(RECORDS FOR THE EXERCISE begins)

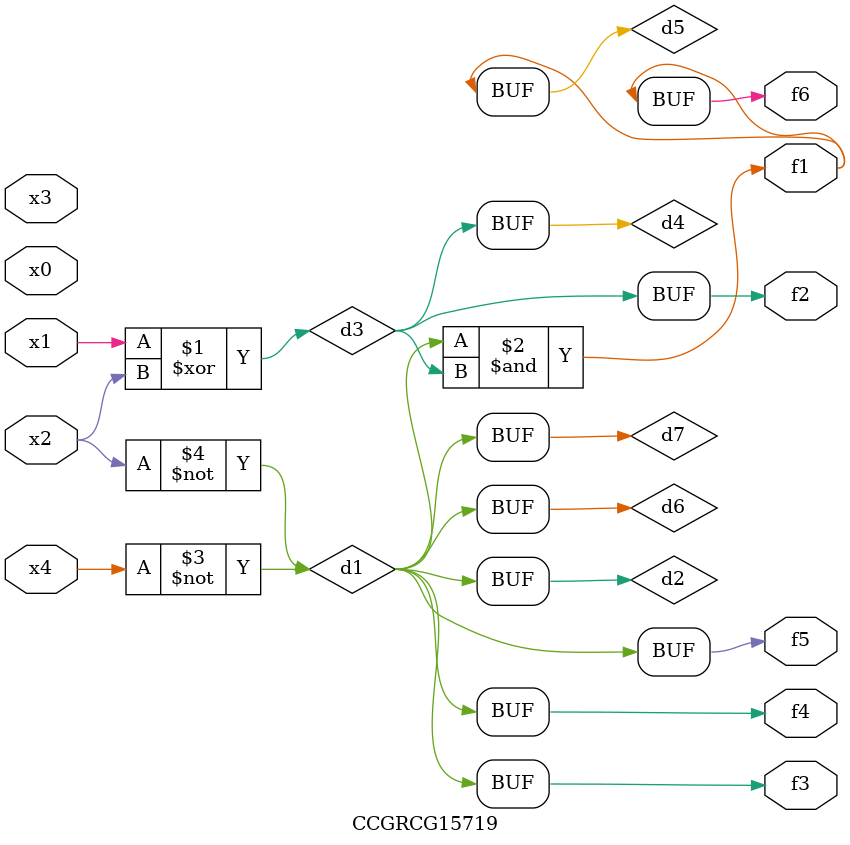
<source format=v>
module CCGRCG15719(
	input x0, x1, x2, x3, x4,
	output f1, f2, f3, f4, f5, f6
);

	wire d1, d2, d3, d4, d5, d6, d7;

	not (d1, x4);
	not (d2, x2);
	xor (d3, x1, x2);
	buf (d4, d3);
	and (d5, d1, d3);
	buf (d6, d1, d2);
	buf (d7, d2);
	assign f1 = d5;
	assign f2 = d4;
	assign f3 = d7;
	assign f4 = d7;
	assign f5 = d7;
	assign f6 = d5;
endmodule

</source>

(RECORDS FOR THE EXERCISE ends)

▸ **YOUR OBJECTIVE**:
Each entry must be set down word for word; no image may be carried over.

▸ **TASK SOLUTION**:
<source format=v>
module CCGRCG15719(
	input x0, x1, x2, x3, x4,
	output f1, f2, f3, f4, f5, f6
);

	wire d1, d2, d3, d4, d5, d6, d7;

	not (d1, x4);
	not (d2, x2);
	xor (d3, x1, x2);
	buf (d4, d3);
	and (d5, d1, d3);
	buf (d6, d1, d2);
	buf (d7, d2);
	assign f1 = d5;
	assign f2 = d4;
	assign f3 = d7;
	assign f4 = d7;
	assign f5 = d7;
	assign f6 = d5;
endmodule

</source>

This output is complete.